### What you will do
Write out the data again in full, keeping every character the same.

Stored data:
=====

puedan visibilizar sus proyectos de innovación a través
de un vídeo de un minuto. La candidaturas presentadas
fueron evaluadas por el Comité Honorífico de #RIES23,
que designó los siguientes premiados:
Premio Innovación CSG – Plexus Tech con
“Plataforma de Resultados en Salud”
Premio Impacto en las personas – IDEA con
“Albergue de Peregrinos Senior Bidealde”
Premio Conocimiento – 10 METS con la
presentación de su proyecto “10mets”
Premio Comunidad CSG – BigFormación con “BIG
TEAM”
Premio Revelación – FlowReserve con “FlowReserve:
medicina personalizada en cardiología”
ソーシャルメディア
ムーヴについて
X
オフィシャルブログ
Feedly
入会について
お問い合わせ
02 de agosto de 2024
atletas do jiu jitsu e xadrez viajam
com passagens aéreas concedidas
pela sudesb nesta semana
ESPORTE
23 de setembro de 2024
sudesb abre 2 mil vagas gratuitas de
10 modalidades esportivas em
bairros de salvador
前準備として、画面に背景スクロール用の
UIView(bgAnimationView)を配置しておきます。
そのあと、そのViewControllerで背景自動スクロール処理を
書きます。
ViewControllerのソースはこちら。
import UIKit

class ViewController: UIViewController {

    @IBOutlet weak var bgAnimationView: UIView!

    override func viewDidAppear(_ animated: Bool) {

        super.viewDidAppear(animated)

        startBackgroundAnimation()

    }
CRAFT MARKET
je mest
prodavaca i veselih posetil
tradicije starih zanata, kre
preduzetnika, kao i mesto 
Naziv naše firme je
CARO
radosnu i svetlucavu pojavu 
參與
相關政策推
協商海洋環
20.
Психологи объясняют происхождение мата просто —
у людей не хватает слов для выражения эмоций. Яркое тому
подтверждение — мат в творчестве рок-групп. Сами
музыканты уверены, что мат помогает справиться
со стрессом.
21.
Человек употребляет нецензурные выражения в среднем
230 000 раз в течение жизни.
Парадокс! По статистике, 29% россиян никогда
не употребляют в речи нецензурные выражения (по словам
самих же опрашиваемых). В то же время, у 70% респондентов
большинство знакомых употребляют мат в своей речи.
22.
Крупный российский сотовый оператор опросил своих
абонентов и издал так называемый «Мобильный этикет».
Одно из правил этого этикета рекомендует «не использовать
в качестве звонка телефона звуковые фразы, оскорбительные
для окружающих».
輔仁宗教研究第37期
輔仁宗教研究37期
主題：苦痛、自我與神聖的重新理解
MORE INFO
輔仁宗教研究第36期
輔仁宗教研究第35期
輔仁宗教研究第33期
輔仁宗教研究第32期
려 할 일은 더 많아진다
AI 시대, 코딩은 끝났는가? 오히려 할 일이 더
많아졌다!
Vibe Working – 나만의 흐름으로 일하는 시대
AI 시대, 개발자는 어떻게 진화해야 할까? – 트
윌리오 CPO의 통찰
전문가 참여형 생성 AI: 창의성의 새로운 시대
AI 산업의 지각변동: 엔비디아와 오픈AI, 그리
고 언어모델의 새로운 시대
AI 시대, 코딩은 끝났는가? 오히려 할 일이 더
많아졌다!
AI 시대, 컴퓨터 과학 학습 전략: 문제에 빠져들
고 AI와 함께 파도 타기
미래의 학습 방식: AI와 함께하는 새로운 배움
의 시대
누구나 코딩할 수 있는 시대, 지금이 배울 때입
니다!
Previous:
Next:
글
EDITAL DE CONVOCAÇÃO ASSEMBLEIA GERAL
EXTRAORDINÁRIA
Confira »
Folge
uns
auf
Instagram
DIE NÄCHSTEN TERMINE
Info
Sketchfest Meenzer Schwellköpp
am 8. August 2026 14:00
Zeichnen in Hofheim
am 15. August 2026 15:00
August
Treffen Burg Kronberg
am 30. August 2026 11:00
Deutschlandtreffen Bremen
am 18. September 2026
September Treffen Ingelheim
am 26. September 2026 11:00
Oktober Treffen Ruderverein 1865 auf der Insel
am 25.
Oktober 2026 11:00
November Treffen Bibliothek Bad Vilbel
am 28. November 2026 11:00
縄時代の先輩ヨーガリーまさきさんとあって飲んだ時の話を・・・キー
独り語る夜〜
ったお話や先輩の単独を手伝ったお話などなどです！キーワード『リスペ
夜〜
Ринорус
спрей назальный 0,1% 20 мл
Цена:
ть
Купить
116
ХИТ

=====

### Solution
puedan visibilizar sus proyectos de innovación a través
de un vídeo de un minuto. La candidaturas presentadas
fueron evaluadas por el Comité Honorífico de #RIES23,
que designó los siguientes premiados:
Premio Innovación CSG – Plexus Tech con
“Plataforma de Resultados en Salud”
Premio Impacto en las personas – IDEA con
“Albergue de Peregrinos Senior Bidealde”
Premio Conocimiento – 10 METS con la
presentación de su proyecto “10mets”
Premio Comunidad CSG – BigFormación con “BIG
TEAM”
Premio Revelación – FlowReserve con “FlowReserve:
medicina personalizada en cardiología”
ソーシャルメディア
ムーヴについて
X
オフィシャルブログ
Feedly
入会について
お問い合わせ
02 de agosto de 2024
atletas do jiu jitsu e xadrez viajam
com passagens aéreas concedidas
pela sudesb nesta semana
ESPORTE
23 de setembro de 2024
sudesb abre 2 mil vagas gratuitas de
10 modalidades esportivas em
bairros de salvador
前準備として、画面に背景スクロール用の
UIView(bgAnimationView)を配置しておきます。
そのあと、そのViewControllerで背景自動スクロール処理を
書きます。
ViewControllerのソースはこちら。
import UIKit

class ViewController: UIViewController {

    @IBOutlet weak var bgAnimationView: UIView!

    override func viewDidAppear(_ animated: Bool) {

        super.viewDidAppear(animated)

        startBackgroundAnimation()

    }
CRAFT MARKET
je mest
prodavaca i veselih posetil
tradicije starih zanata, kre
preduzetnika, kao i mesto 
Naziv naše firme je
CARO
radosnu i svetlucavu pojavu 
參與
相關政策推
協商海洋環
20.
Психологи объясняют происхождение мата просто —
у людей не хватает слов для выражения эмоций. Яркое тому
подтверждение — мат в творчестве рок-групп. Сами
музыканты уверены, что мат помогает справиться
со стрессом.
21.
Человек употребляет нецензурные выражения в среднем
230 000 раз в течение жизни.
Парадокс! По статистике, 29% россиян никогда
не употребляют в речи нецензурные выражения (по словам
самих же опрашиваемых). В то же время, у 70% респондентов
большинство знакомых употребляют мат в своей речи.
22.
Крупный российский сотовый оператор опросил своих
абонентов и издал так называемый «Мобильный этикет».
Одно из правил этого этикета рекомендует «не использовать
в качестве звонка телефона звуковые фразы, оскорбительные
для окружающих».
輔仁宗教研究第37期
輔仁宗教研究37期
主題：苦痛、自我與神聖的重新理解
MORE INFO
輔仁宗教研究第36期
輔仁宗教研究第35期
輔仁宗教研究第33期
輔仁宗教研究第32期
려 할 일은 더 많아진다
AI 시대, 코딩은 끝났는가? 오히려 할 일이 더
많아졌다!
Vibe Working – 나만의 흐름으로 일하는 시대
AI 시대, 개발자는 어떻게 진화해야 할까? – 트
윌리오 CPO의 통찰
전문가 참여형 생성 AI: 창의성의 새로운 시대
AI 산업의 지각변동: 엔비디아와 오픈AI, 그리
고 언어모델의 새로운 시대
AI 시대, 코딩은 끝났는가? 오히려 할 일이 더
많아졌다!
AI 시대, 컴퓨터 과학 학습 전략: 문제에 빠져들
고 AI와 함께 파도 타기
미래의 학습 방식: AI와 함께하는 새로운 배움
의 시대
누구나 코딩할 수 있는 시대, 지금이 배울 때입
니다!
Previous:
Next:
글
EDITAL DE CONVOCAÇÃO ASSEMBLEIA GERAL
EXTRAORDINÁRIA
Confira »
Folge
uns
auf
Instagram
DIE NÄCHSTEN TERMINE
Info
Sketchfest Meenzer Schwellköpp
am 8. August 2026 14:00
Zeichnen in Hofheim
am 15. August 2026 15:00
August
Treffen Burg Kronberg
am 30. August 2026 11:00
Deutschlandtreffen Bremen
am 18. September 2026
September Treffen Ingelheim
am 26. September 2026 11:00
Oktober Treffen Ruderverein 1865 auf der Insel
am 25.
Oktober 2026 11:00
November Treffen Bibliothek Bad Vilbel
am 28. November 2026 11:00
縄時代の先輩ヨーガリーまさきさんとあって飲んだ時の話を・・・キー
独り語る夜〜
ったお話や先輩の単独を手伝ったお話などなどです！キーワード『リスペ
夜〜
Ринорус
спрей назальный 0,1% 20 мл
Цена:
ть
Купить
116
ХИТ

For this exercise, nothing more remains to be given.